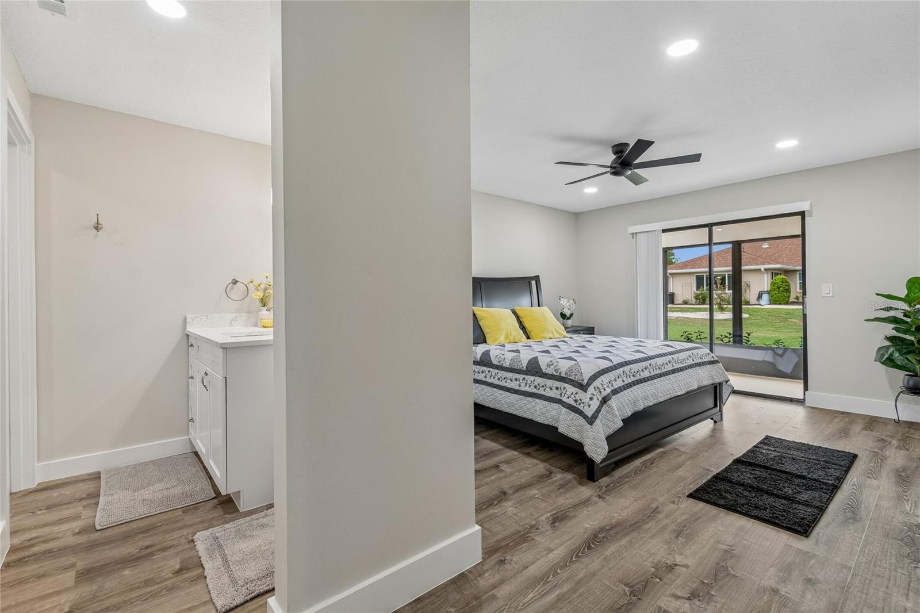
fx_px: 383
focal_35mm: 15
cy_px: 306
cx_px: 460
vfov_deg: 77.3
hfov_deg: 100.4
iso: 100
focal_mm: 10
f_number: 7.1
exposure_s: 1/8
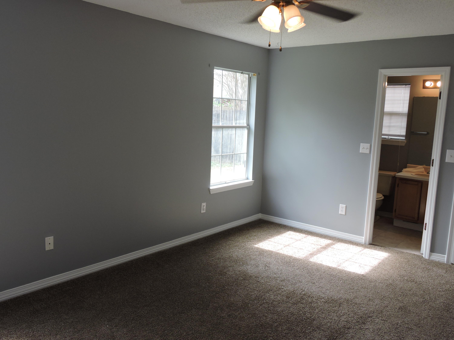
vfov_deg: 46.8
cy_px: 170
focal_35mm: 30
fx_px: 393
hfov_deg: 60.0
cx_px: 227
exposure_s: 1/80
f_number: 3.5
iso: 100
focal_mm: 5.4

• • • •

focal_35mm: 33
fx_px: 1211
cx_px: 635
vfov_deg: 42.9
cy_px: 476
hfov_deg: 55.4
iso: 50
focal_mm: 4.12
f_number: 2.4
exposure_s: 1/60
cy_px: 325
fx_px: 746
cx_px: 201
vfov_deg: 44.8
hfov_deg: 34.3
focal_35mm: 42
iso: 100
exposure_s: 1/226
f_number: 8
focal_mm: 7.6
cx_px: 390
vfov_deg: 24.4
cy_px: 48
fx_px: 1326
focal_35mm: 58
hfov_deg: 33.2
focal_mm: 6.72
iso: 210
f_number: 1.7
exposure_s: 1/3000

• • • •

**GOAL OF THE EXERCISE:** Look through the data above and return exactly the lines from the one that contains "f_number: 2.4" to the one that contains "exposure_s: 1/3000", inclusive, with nothing else.

**PROBLEM SOLUTION:**
f_number: 2.4
exposure_s: 1/60
cy_px: 325
fx_px: 746
cx_px: 201
vfov_deg: 44.8
hfov_deg: 34.3
focal_35mm: 42
iso: 100
exposure_s: 1/226
f_number: 8
focal_mm: 7.6
cx_px: 390
vfov_deg: 24.4
cy_px: 48
fx_px: 1326
focal_35mm: 58
hfov_deg: 33.2
focal_mm: 6.72
iso: 210
f_number: 1.7
exposure_s: 1/3000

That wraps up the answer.